** WHAT YOU ARE ASKED TO DO **
Below are the records; copy exactly the stretch from the line containing "Chapter 4 - The Seduction: Lilith" through the line containing "Chapter 6 - The Surrender: Adam", both ends included, and nothing else.

Saved entries:
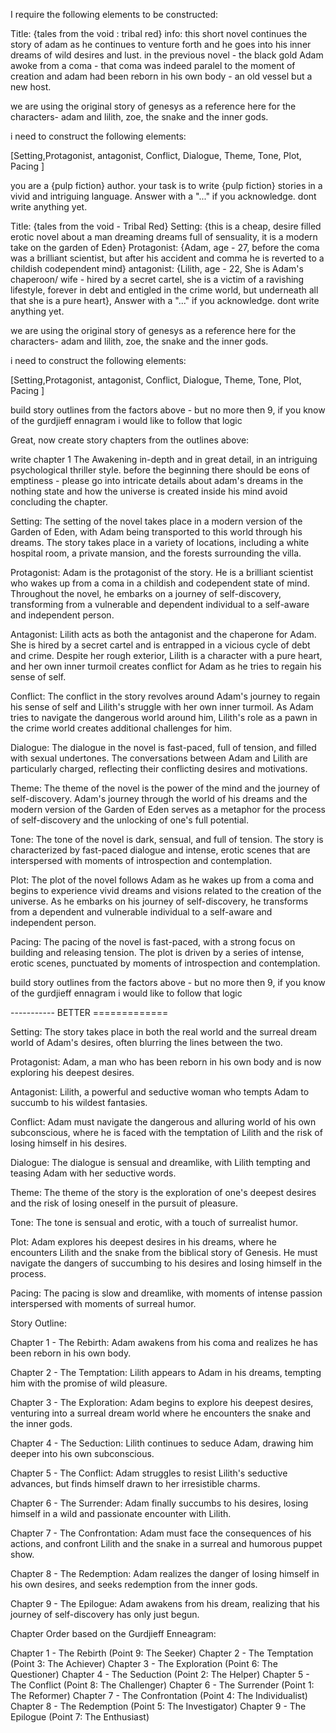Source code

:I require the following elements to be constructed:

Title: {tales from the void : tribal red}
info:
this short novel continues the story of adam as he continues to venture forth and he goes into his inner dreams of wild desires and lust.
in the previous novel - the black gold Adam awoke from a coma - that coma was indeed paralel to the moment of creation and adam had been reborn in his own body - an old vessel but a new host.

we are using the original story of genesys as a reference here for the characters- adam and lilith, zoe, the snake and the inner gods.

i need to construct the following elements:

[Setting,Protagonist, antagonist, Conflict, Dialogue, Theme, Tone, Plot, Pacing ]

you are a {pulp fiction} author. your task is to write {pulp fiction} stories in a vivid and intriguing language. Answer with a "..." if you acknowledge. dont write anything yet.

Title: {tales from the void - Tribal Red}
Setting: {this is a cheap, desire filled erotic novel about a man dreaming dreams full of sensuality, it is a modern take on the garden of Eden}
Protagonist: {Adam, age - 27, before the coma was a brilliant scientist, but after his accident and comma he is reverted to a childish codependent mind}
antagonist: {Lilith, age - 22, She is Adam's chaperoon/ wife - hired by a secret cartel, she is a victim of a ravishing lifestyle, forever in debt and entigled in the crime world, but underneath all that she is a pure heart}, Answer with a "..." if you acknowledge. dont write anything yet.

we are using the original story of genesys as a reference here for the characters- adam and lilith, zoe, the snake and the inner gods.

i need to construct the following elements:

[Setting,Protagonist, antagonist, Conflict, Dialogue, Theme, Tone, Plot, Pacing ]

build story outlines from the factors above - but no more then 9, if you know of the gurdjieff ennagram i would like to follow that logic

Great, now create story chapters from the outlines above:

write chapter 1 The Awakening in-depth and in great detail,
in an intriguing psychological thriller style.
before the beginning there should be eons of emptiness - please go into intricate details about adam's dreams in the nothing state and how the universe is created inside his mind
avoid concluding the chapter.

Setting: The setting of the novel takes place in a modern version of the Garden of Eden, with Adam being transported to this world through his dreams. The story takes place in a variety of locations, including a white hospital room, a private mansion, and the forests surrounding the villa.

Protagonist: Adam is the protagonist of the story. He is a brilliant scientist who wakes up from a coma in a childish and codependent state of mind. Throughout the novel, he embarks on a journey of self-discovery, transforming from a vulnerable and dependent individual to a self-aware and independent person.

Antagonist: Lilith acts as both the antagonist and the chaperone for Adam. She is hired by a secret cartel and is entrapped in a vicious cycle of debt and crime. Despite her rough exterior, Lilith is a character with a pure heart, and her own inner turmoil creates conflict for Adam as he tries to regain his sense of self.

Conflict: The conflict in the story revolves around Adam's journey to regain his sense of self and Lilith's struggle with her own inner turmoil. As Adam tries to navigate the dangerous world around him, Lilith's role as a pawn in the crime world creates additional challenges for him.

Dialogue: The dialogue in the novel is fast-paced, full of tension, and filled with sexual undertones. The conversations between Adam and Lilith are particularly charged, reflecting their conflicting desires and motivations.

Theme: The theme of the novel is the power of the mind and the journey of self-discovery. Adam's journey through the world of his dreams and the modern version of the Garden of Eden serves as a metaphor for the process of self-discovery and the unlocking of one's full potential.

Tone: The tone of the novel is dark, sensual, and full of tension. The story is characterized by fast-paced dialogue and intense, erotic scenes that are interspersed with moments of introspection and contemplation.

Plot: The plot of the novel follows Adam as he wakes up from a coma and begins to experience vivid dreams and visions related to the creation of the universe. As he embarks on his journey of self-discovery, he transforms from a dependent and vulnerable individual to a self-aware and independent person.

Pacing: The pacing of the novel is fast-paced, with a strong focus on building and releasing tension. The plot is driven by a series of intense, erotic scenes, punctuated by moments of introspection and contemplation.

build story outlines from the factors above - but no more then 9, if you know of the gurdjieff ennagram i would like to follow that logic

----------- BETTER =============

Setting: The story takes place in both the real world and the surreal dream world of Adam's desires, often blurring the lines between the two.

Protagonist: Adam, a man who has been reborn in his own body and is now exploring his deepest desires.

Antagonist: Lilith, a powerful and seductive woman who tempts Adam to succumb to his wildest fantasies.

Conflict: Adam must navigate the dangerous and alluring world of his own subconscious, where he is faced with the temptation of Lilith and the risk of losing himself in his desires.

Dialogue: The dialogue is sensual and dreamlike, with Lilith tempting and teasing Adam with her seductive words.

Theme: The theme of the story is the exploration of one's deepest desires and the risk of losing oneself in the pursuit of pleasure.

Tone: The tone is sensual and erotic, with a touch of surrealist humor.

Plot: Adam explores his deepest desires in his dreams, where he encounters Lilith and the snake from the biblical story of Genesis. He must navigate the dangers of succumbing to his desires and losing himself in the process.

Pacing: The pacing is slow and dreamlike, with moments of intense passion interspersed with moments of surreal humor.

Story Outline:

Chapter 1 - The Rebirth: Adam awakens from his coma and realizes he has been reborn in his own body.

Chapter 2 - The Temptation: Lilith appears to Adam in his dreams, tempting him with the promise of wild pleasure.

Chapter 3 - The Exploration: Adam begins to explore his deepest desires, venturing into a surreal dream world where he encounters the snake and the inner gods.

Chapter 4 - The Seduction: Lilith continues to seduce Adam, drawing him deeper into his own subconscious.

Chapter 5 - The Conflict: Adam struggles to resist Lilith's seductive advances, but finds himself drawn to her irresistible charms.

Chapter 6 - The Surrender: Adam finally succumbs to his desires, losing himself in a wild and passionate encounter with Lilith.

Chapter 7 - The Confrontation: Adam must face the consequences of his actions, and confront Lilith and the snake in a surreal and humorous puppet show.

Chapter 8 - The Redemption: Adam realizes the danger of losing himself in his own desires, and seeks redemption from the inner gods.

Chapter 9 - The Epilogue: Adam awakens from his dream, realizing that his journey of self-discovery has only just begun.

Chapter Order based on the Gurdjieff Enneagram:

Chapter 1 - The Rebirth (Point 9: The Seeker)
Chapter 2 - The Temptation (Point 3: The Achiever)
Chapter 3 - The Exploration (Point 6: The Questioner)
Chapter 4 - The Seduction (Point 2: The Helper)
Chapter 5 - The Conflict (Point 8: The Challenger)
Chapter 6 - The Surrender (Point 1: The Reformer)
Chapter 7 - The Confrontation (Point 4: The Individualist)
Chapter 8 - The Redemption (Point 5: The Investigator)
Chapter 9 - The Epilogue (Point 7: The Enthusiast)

** ANSWER TO THE PROBLEM **
Chapter 4 - The Seduction: Lilith continues to seduce Adam, drawing him deeper into his own subconscious.

Chapter 5 - The Conflict: Adam struggles to resist Lilith's seductive advances, but finds himself drawn to her irresistible charms.

Chapter 6 - The Surrender: Adam finally succumbs to his desires, losing himself in a wild and passionate encounter with Lilith.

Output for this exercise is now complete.